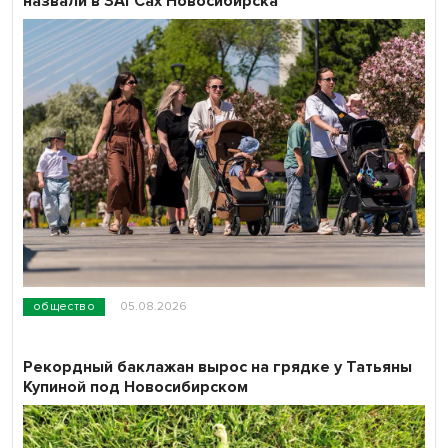
назвали в ЗАГСах Новосибирска
общество
05.08.2026
Рекордный баклажан вырос на грядке у Татьяны
Купиной под Новосибирском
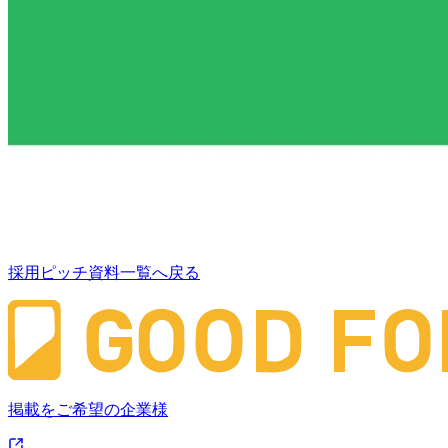
採用ピッチ資料一覧へ戻る
掲載をご希望の企業様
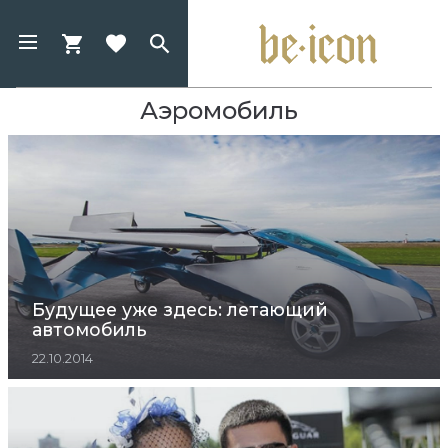
Аэромобиль
Будущее уже здесь: летающий
автомобиль
22.10.2014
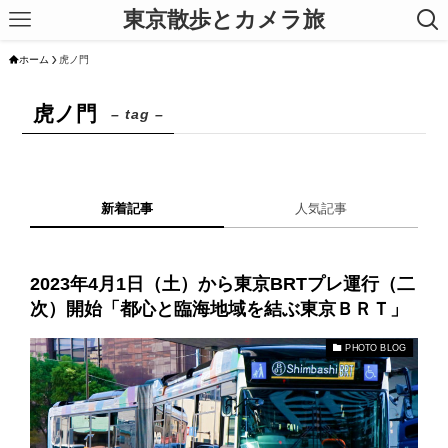
東京散歩とカメラ旅
ホーム
虎ノ門
虎ノ門
– tag –
新着記事
人気記事
2023年4月1日（土）から東京BRTプレ運行（二
次）開始「都心と臨海地域を結ぶ東京ＢＲＴ」
PHOTO BLOG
○ ○ ○ ○
**Work order**
Rewrite the text of all the records with "кабачок" substituted for "баклажан", changing nothing else. Omit the pictures.

**Written response**
назвали в ЗАГСах Новосибирска
общество
05.08.2026
Рекордный кабачок вырос на грядке у Татьяны
Купиной под Новосибирском
採用ピッチ資料一覧へ戻る
掲載をご希望の企業様
Аэромобиль
Будущее уже здесь: летающий
автомобиль
22.10.2014
東京散歩とカメラ旅
ホーム
虎ノ門
虎ノ門
– tag –
新着記事
人気記事
2023年4月1日（土）から東京BRTプレ運行（二
次）開始「都心と臨海地域を結ぶ東京ＢＲＴ」
PHOTO BLOG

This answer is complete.